The time to have the conversation of gun control is now, said Barnett. He is not against guns, but he said action must be taken against gun violence.
“We’re tired of people saying this is not the time to talk about this when we have all these deaths,” Barnett said. “There have been more mass shootings this year than there have been days. If you went on that, there’d never be a time to talk about it and that’s pretty much what’s happened over the past 10 years.”
Other speakers like Reverend Gail Tapscott who read a self-written poem titled, “America is a Gun,” University of Mississippi instructor and former high school teacher Ellen Brewer, Ole Miss professor emeritus Donald Cole and Oxford High School students Tommy Nichol and Eli Nordstrom took to the podium as well voicing their disappointment in the lack of reform and gun control.

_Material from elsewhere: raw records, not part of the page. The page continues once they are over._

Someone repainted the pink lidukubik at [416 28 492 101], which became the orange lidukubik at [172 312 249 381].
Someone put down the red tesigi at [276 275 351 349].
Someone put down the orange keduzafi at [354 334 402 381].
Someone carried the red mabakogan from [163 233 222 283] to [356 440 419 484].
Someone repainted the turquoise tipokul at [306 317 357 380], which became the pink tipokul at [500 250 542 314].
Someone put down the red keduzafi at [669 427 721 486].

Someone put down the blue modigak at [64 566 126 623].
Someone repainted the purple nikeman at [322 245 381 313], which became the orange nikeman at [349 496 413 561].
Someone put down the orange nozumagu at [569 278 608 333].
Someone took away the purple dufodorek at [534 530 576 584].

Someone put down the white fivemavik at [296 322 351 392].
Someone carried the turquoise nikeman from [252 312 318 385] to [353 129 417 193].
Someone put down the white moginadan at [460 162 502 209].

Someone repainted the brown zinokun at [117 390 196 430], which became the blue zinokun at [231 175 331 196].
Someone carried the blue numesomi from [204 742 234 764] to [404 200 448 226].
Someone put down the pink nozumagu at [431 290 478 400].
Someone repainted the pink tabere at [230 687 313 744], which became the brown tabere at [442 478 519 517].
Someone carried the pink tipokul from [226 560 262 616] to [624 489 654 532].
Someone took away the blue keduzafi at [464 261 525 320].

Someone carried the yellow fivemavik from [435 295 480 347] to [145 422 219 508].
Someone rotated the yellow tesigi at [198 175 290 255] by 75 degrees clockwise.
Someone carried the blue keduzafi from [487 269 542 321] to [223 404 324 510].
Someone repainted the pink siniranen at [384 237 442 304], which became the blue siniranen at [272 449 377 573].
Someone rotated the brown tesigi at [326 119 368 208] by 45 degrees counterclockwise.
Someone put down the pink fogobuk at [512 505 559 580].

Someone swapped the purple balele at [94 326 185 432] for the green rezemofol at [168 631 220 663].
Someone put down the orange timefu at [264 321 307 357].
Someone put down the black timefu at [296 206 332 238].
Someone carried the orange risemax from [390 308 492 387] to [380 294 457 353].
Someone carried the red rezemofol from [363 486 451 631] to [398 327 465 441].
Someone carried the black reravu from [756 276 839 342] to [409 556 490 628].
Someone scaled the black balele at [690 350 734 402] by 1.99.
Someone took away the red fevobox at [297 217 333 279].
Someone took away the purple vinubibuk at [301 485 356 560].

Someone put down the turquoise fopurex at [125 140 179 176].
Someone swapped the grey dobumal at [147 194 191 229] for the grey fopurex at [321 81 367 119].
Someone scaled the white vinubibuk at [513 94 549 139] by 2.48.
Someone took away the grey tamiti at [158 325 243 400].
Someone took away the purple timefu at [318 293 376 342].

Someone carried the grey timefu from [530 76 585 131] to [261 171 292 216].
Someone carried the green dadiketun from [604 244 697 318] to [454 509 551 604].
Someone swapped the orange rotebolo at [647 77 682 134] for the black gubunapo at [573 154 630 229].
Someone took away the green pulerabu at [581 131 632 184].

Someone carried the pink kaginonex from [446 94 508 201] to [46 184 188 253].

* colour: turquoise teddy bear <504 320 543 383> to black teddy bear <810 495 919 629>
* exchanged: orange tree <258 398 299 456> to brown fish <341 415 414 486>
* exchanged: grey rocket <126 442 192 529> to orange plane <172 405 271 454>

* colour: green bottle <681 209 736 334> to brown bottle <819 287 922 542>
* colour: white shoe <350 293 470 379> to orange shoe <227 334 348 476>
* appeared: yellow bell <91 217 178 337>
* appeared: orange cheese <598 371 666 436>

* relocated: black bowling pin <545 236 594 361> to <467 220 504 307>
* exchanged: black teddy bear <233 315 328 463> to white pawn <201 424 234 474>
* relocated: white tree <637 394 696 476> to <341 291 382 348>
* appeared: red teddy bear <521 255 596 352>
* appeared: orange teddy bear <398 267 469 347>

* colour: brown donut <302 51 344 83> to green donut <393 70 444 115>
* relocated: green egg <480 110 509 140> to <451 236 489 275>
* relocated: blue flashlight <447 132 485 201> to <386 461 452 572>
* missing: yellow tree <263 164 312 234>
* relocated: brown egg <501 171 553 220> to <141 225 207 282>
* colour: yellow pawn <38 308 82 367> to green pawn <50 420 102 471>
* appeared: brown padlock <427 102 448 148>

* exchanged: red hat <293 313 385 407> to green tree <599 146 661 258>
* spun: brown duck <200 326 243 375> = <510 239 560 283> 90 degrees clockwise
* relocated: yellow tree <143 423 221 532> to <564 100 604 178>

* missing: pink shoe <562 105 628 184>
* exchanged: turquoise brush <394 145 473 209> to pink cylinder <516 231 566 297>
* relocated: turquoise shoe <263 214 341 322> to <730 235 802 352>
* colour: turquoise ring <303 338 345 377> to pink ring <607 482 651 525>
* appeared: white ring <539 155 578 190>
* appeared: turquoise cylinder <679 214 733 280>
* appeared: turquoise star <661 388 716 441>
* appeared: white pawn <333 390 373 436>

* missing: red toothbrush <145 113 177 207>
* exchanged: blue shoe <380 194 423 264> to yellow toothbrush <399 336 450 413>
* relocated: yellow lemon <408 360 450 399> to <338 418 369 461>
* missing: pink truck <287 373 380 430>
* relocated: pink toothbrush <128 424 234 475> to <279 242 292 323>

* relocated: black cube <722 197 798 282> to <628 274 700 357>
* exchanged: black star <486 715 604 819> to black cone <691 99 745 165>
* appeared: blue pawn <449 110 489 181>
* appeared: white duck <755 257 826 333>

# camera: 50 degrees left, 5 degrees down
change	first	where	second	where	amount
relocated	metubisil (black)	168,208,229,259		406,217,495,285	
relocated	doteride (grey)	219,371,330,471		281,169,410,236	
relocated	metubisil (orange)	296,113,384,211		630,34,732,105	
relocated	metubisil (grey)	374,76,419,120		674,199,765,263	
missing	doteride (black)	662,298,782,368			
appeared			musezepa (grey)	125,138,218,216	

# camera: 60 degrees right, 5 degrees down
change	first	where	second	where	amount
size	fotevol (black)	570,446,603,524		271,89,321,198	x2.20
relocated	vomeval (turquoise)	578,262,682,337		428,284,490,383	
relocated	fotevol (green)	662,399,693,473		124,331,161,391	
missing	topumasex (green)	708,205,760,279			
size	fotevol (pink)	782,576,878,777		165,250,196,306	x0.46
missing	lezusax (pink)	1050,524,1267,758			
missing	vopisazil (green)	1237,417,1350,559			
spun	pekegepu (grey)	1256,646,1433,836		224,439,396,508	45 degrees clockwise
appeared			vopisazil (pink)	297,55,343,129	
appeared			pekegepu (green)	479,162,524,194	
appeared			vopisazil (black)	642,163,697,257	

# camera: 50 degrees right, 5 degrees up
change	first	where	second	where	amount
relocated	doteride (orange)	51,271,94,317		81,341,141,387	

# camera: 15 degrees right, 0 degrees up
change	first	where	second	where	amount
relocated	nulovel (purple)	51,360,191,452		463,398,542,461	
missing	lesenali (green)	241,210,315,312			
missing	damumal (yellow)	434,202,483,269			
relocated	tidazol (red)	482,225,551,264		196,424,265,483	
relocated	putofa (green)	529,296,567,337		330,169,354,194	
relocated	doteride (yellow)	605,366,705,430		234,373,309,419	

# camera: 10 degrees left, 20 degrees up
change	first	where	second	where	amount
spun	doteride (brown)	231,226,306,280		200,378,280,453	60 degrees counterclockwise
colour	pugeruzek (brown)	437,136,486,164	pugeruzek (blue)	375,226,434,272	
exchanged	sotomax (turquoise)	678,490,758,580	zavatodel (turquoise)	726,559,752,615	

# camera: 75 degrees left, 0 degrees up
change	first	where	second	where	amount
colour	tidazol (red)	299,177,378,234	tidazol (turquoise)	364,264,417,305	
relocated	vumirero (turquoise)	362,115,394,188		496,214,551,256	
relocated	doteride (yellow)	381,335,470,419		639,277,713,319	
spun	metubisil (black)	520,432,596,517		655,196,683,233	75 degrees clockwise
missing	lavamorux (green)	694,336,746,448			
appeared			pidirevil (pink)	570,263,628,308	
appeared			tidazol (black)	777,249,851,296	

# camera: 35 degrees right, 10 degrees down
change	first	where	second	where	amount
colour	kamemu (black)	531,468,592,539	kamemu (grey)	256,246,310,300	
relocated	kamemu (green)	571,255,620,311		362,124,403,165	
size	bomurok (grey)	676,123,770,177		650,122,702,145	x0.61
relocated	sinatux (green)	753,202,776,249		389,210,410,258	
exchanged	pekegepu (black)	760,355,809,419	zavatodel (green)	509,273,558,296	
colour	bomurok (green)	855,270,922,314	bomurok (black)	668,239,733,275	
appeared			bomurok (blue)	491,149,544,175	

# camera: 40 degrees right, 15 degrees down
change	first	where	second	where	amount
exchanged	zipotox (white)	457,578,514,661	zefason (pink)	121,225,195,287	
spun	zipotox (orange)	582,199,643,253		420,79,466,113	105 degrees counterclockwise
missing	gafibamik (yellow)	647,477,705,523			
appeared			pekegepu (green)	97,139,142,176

Nichol said that he is deeply concerned about the state of the country as school and mass shootings continue, but it becomes a “uniquely American problem.” Students and teachers, who once thought of schools as safe places, now worry for their lives.
“Looking in on this, we can see that the very future of this country cannot even feel safe in their educational institutions and this is a problem,” said Nichol to the rally. ” … A shortcoming of this magnitude is so severe that it can be called nothing less than a failure of immeasurable proportions.
“The unfortunate truth, once again, is that with each passing shooting, one to the next, America grows more and more apathetic as shootings in our schools and places for public gatherings become the new norm. This is a very dangerous process and we cannot stand for it. We need to act and we need to make sure we can feel safe in public spaces.”
The march was only one event, but speakers and rally members are not stopping there. The next step for change? Barnett says to get in touch with local elected officials for change.
“It’s definitely going to be reaching out to our elected representatives with petitions and also letters and those types of things as well,” he said. “I don’t think this will be the last group meeting that you’ll see on this.”